I don’t get it. If I begin to pay Wise Patient a monthly membership fee, how exactly may I save money?

/I don’t get it. If I begin to pay Wise Patient a monthly membership fee, how exactly may I save money?

I don’t get it. If I begin to pay Wise Patient a monthly membership fee, how exactly may I save money?

Participating in Wise Patient Direct may or may not save you money. Here are some ways that people have saved money using Direct Primary Care:

  1. Decreased monthly health costs. If paired with a low premium, high deductible insurance plan, the premium money you save might be much greater than the monthly membership fee for primary care. Still, you will need to envision different scenarios of out-of-pocket costs for medical care you receive from parties other than Wise Patient Internal Medicine, PLLC.
  2. Major discounts for common lab tests. Under the Wise Patient Direct model, we continue to negotiate substantial discounts from laboratories (and soon to come: imaging companies) for our Wise Patient Direct patients. As a result, some common lab fees can be multiple times lower than what the same lab would charge your insurance company (or you if they billed you directly). When we order labs for you in this way, we present you with an itemized cost at the time we draw your blood and charge the same credit card you have on file for your monthly DPC membership fee. Alternatively, some DPC patients choose to have their labs billed in the traditional way, from the laboratory to their health insurance company. We are fine doing that.
  3. Less time away from work and family.

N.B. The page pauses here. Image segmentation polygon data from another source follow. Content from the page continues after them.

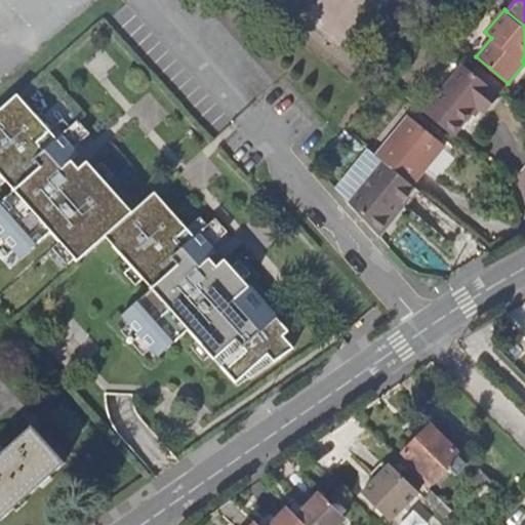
[(447,131),(451,135),(476,107),(482,112),(498,93),(462,64),(422,111),(447,131)]
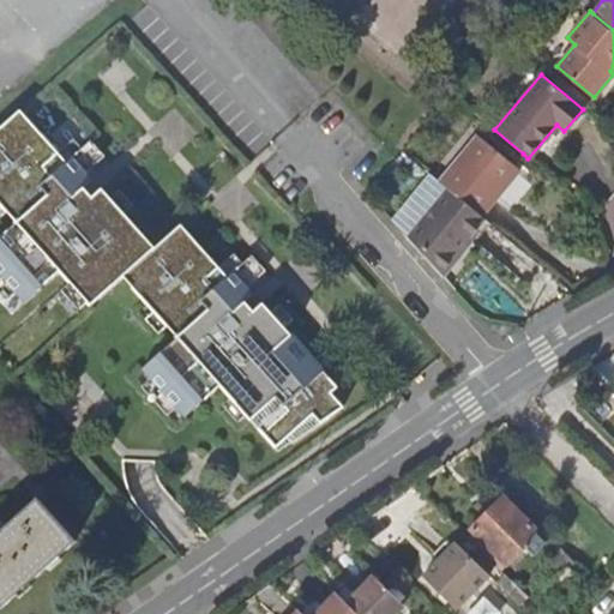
[(20,110),(0,128),(0,203),(17,222),(0,238),(0,275),(24,302),(60,270),(91,305),(124,277),(178,337),(142,369),(185,417),(221,385),(276,447),(288,438),(293,443),(344,408),(333,396),(331,393),(338,387),(314,361),(308,366),(286,342),(292,336),(263,304),(254,312),(245,302),(254,294),(248,287),(234,272),(228,277),(220,268),(181,226),(156,248),(102,190),(92,198),(84,188),(94,179),(88,173),(73,157),(67,163),(59,154),(20,110)]
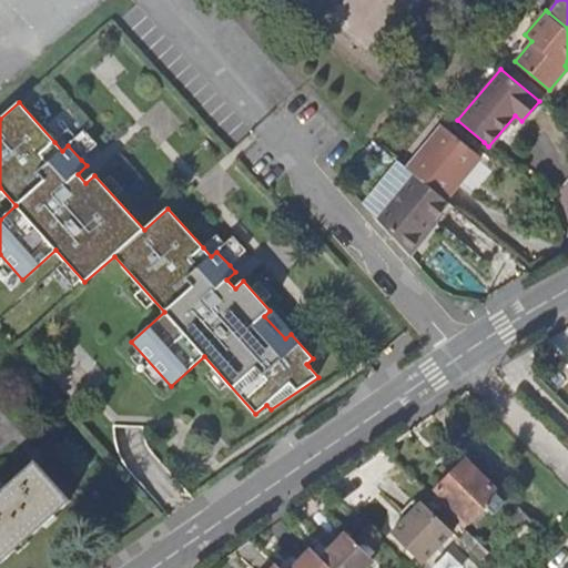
[(407,169),(414,174),(448,202),(482,160),(442,128),(407,169)]
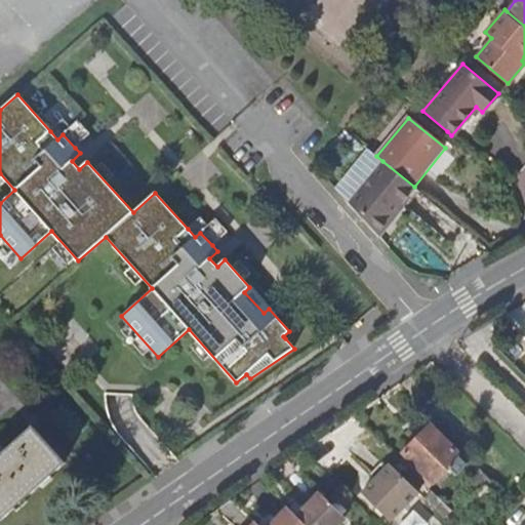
[(63,134),(75,148),(90,133),(78,120),(71,127),(64,119),(50,131),(57,139),(63,134)]
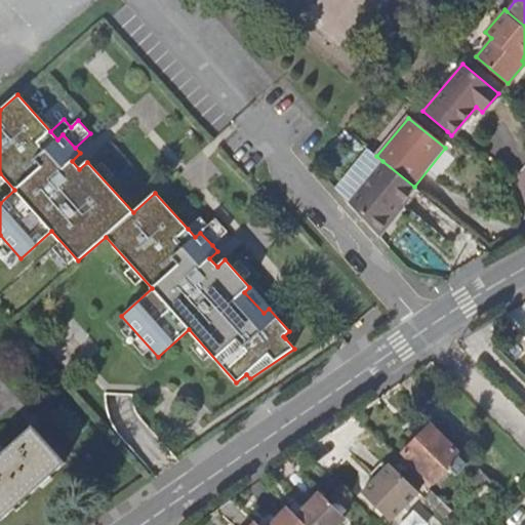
[(349,201),(377,234),(416,189),(414,187),(382,161),(349,201)]
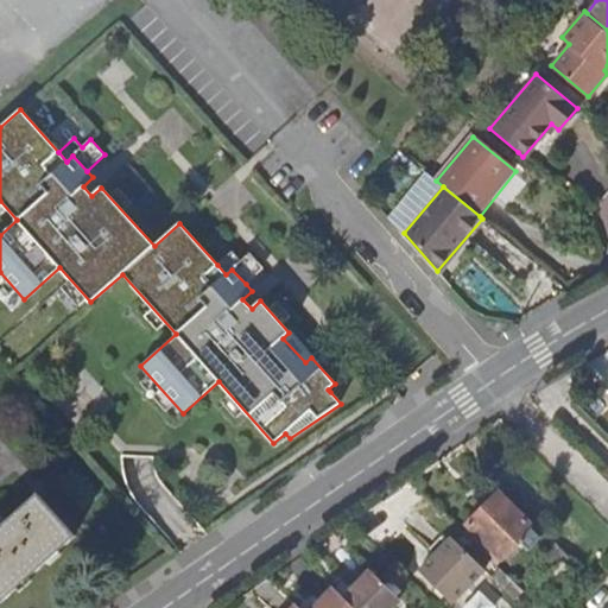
[(232,251),(217,265),(226,274),(232,270),(246,284),(264,268),(249,253),(241,261),(232,251)]
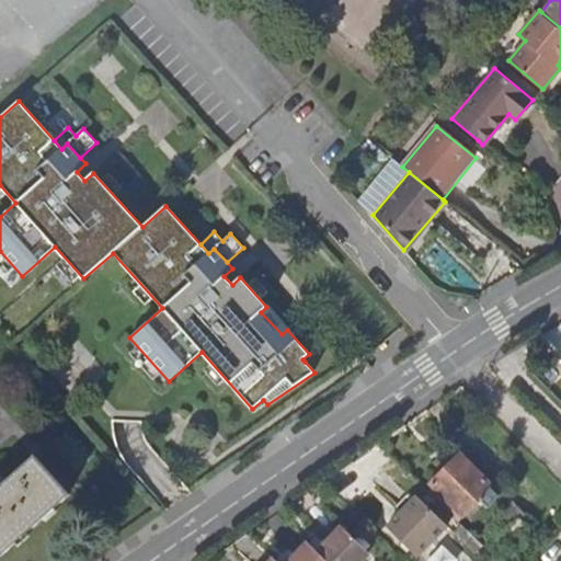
[(449,512),(458,522),(477,503),(483,508),(497,494),(483,479),(484,478),(459,454),(430,483),(433,485),(427,491),(428,492),(438,502),(449,512)]
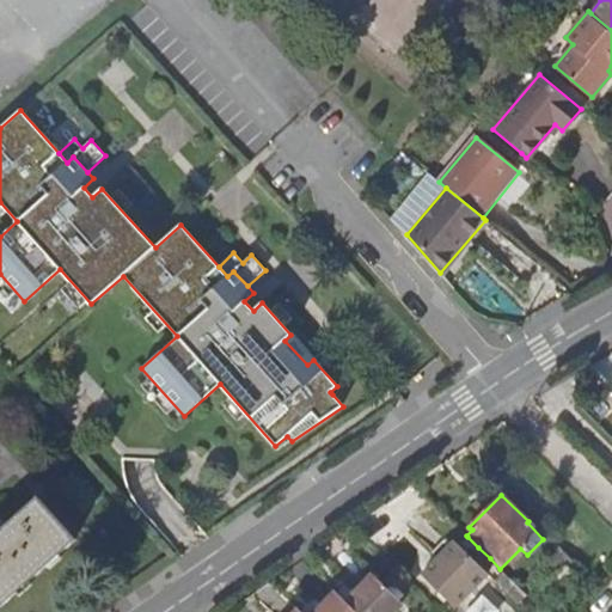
[(38,497),(0,531),(0,607),(77,540),(38,497)]
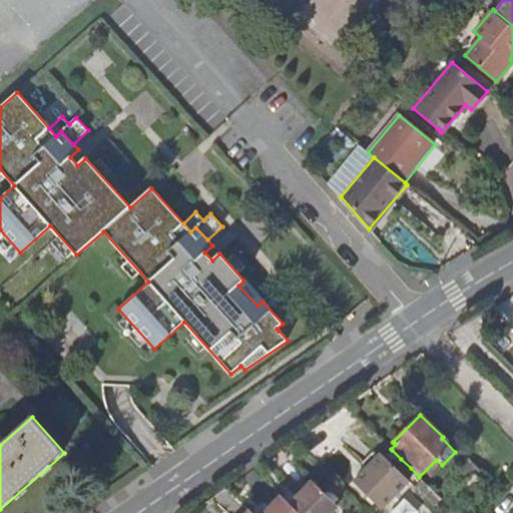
[(401,459),(392,450),(384,457),(403,476),(411,468),(401,459)]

Under the Wise Patient Direct model, you can optimize the amount of care we provide you via electronic means. Fewer trips to the clinic means less time away from work and family.
  4. Fewer surprise bills from insurance companies. With Wise Patient Direct, you know up-front how much you are paying for primary care. No more guessing whether the office visit will be billed at a level 3, 4, or 5, if an appointment for a given topic will or won’t be covered under your insurance plan, or what your out-of-pocket cost will be for an office procedure such as an EKG, spirometry, or punch biopsy. Not knowing what something costs before you buy it (or sell it, in our case) is frustrating. Yet that is how insurance mediated primary care currently works!